#### SOURCE RECORDS
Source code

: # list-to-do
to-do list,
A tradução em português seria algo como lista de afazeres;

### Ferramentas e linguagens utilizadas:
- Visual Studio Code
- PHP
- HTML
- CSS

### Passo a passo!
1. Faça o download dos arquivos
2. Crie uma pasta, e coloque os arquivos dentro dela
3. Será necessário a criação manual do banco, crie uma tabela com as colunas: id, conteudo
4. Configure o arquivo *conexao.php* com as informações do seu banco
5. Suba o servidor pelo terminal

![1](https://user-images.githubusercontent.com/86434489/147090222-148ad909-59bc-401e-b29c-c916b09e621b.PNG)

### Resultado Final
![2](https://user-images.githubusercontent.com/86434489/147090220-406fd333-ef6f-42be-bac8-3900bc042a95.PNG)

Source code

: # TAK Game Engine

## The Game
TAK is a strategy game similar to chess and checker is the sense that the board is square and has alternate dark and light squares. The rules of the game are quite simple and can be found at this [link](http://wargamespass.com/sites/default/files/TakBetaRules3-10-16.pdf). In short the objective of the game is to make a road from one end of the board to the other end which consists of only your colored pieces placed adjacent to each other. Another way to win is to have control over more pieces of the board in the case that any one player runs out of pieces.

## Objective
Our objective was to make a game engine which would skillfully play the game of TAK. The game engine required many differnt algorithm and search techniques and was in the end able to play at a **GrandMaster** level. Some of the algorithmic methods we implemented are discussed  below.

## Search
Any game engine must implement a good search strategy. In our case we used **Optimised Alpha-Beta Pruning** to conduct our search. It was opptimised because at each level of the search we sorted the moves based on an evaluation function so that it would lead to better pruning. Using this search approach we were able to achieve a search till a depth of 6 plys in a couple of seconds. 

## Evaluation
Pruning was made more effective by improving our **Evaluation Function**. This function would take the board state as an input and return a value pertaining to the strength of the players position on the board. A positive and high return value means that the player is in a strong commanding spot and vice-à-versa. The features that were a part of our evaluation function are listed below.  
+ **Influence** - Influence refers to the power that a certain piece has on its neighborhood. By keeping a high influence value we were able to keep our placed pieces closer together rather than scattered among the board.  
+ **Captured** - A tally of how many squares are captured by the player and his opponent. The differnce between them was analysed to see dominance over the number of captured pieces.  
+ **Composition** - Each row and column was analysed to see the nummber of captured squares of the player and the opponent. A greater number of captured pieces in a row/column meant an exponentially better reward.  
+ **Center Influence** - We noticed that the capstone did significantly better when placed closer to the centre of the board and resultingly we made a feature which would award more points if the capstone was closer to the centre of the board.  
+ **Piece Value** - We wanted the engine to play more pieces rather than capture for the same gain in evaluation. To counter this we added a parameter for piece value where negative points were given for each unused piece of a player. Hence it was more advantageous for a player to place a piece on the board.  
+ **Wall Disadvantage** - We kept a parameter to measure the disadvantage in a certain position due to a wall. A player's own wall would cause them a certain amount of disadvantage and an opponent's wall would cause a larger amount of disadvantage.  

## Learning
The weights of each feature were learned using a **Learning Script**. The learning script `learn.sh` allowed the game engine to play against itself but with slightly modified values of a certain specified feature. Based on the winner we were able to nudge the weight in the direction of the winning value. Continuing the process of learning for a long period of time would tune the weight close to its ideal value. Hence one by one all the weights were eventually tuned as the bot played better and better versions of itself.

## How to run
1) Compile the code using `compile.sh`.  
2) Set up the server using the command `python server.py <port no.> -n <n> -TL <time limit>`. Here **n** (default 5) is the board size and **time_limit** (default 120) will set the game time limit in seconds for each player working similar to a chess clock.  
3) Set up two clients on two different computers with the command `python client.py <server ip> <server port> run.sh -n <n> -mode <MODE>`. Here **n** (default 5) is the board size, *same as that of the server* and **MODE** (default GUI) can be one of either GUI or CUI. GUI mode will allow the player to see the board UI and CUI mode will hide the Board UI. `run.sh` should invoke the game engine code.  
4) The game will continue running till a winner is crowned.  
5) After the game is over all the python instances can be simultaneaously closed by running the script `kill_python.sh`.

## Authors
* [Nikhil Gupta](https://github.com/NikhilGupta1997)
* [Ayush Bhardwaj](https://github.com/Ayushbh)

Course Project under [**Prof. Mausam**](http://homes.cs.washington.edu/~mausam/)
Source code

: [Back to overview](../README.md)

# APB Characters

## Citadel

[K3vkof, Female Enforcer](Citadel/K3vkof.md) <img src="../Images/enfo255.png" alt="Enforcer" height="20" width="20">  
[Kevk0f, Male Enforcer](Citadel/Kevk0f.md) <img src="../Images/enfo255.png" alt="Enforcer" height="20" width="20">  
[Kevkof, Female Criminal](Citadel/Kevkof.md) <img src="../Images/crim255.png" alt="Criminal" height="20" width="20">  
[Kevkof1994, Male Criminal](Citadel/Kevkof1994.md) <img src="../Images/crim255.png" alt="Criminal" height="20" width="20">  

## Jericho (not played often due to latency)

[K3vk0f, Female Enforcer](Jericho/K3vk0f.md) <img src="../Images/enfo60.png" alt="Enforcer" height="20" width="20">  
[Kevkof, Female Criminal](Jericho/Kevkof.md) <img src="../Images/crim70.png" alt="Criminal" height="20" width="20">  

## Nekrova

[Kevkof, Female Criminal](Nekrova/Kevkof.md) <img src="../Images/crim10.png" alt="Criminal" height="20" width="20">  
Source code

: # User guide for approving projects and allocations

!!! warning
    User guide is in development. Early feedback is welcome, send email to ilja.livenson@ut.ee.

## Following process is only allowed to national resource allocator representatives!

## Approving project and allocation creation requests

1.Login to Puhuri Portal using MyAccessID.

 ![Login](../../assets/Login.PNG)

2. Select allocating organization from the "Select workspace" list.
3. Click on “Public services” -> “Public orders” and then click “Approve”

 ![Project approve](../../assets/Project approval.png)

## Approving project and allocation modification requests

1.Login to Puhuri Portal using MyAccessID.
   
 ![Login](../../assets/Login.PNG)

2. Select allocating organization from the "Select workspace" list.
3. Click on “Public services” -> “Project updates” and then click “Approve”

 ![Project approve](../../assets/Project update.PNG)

#### ABOUT THIS TASK
The whole of the data is to be copied out word for word.

#### EXPECTED ANSWER
Source code

: # list-to-do
to-do list,
A tradução em português seria algo como lista de afazeres;

### Ferramentas e linguagens utilizadas:
- Visual Studio Code
- PHP
- HTML
- CSS

### Passo a passo!
1. Faça o download dos arquivos
2. Crie uma pasta, e coloque os arquivos dentro dela
3. Será necessário a criação manual do banco, crie uma tabela com as colunas: id, conteudo
4. Configure o arquivo *conexao.php* com as informações do seu banco
5. Suba o servidor pelo terminal

![1](https://user-images.githubusercontent.com/86434489/147090222-148ad909-59bc-401e-b29c-c916b09e621b.PNG)

### Resultado Final
![2](https://user-images.githubusercontent.com/86434489/147090220-406fd333-ef6f-42be-bac8-3900bc042a95.PNG)

Source code

: # TAK Game Engine

## The Game
TAK is a strategy game similar to chess and checker is the sense that the board is square and has alternate dark and light squares. The rules of the game are quite simple and can be found at this [link](http://wargamespass.com/sites/default/files/TakBetaRules3-10-16.pdf). In short the objective of the game is to make a road from one end of the board to the other end which consists of only your colored pieces placed adjacent to each other. Another way to win is to have control over more pieces of the board in the case that any one player runs out of pieces.

## Objective
Our objective was to make a game engine which would skillfully play the game of TAK. The game engine required many differnt algorithm and search techniques and was in the end able to play at a **GrandMaster** level. Some of the algorithmic methods we implemented are discussed  below.

## Search
Any game engine must implement a good search strategy. In our case we used **Optimised Alpha-Beta Pruning** to conduct our search. It was opptimised because at each level of the search we sorted the moves based on an evaluation function so that it would lead to better pruning. Using this search approach we were able to achieve a search till a depth of 6 plys in a couple of seconds. 

## Evaluation
Pruning was made more effective by improving our **Evaluation Function**. This function would take the board state as an input and return a value pertaining to the strength of the players position on the board. A positive and high return value means that the player is in a strong commanding spot and vice-à-versa. The features that were a part of our evaluation function are listed below.  
+ **Influence** - Influence refers to the power that a certain piece has on its neighborhood. By keeping a high influence value we were able to keep our placed pieces closer together rather than scattered among the board.  
+ **Captured** - A tally of how many squares are captured by the player and his opponent. The differnce between them was analysed to see dominance over the number of captured pieces.  
+ **Composition** - Each row and column was analysed to see the nummber of captured squares of the player and the opponent. A greater number of captured pieces in a row/column meant an exponentially better reward.  
+ **Center Influence** - We noticed that the capstone did significantly better when placed closer to the centre of the board and resultingly we made a feature which would award more points if the capstone was closer to the centre of the board.  
+ **Piece Value** - We wanted the engine to play more pieces rather than capture for the same gain in evaluation. To counter this we added a parameter for piece value where negative points were given for each unused piece of a player. Hence it was more advantageous for a player to place a piece on the board.  
+ **Wall Disadvantage** - We kept a parameter to measure the disadvantage in a certain position due to a wall. A player's own wall would cause them a certain amount of disadvantage and an opponent's wall would cause a larger amount of disadvantage.  

## Learning
The weights of each feature were learned using a **Learning Script**. The learning script `learn.sh` allowed the game engine to play against itself but with slightly modified values of a certain specified feature. Based on the winner we were able to nudge the weight in the direction of the winning value. Continuing the process of learning for a long period of time would tune the weight close to its ideal value. Hence one by one all the weights were eventually tuned as the bot played better and better versions of itself.

## How to run
1) Compile the code using `compile.sh`.  
2) Set up the server using the command `python server.py <port no.> -n <n> -TL <time limit>`. Here **n** (default 5) is the board size and **time_limit** (default 120) will set the game time limit in seconds for each player working similar to a chess clock.  
3) Set up two clients on two different computers with the command `python client.py <server ip> <server port> run.sh -n <n> -mode <MODE>`. Here **n** (default 5) is the board size, *same as that of the server* and **MODE** (default GUI) can be one of either GUI or CUI. GUI mode will allow the player to see the board UI and CUI mode will hide the Board UI. `run.sh` should invoke the game engine code.  
4) The game will continue running till a winner is crowned.  
5) After the game is over all the python instances can be simultaneaously closed by running the script `kill_python.sh`.

## Authors
* [Nikhil Gupta](https://github.com/NikhilGupta1997)
* [Ayush Bhardwaj](https://github.com/Ayushbh)

Course Project under [**Prof. Mausam**](http://homes.cs.washington.edu/~mausam/)
Source code

: [Back to overview](../README.md)

# APB Characters

## Citadel

[K3vkof, Female Enforcer](Citadel/K3vkof.md) <img src="../Images/enfo255.png" alt="Enforcer" height="20" width="20">  
[Kevk0f, Male Enforcer](Citadel/Kevk0f.md) <img src="../Images/enfo255.png" alt="Enforcer" height="20" width="20">  
[Kevkof, Female Criminal](Citadel/Kevkof.md) <img src="../Images/crim255.png" alt="Criminal" height="20" width="20">  
[Kevkof1994, Male Criminal](Citadel/Kevkof1994.md) <img src="../Images/crim255.png" alt="Criminal" height="20" width="20">  

## Jericho (not played often due to latency)

[K3vk0f, Female Enforcer](Jericho/K3vk0f.md) <img src="../Images/enfo60.png" alt="Enforcer" height="20" width="20">  
[Kevkof, Female Criminal](Jericho/Kevkof.md) <img src="../Images/crim70.png" alt="Criminal" height="20" width="20">  

## Nekrova

[Kevkof, Female Criminal](Nekrova/Kevkof.md) <img src="../Images/crim10.png" alt="Criminal" height="20" width="20">  
Source code

: # User guide for approving projects and allocations

!!! warning
    User guide is in development. Early feedback is welcome, send email to ilja.livenson@ut.ee.

## Following process is only allowed to national resource allocator representatives!

## Approving project and allocation creation requests

1.Login to Puhuri Portal using MyAccessID.

 ![Login](../../assets/Login.PNG)

2. Select allocating organization from the "Select workspace" list.
3. Click on “Public services” -> “Public orders” and then click “Approve”

 ![Project approve](../../assets/Project approval.png)

## Approving project and allocation modification requests

1.Login to Puhuri Portal using MyAccessID.
   
 ![Login](../../assets/Login.PNG)

2. Select allocating organization from the "Select workspace" list.
3. Click on “Public services” -> “Project updates” and then click “Approve”

 ![Project approve](../../assets/Project update.PNG)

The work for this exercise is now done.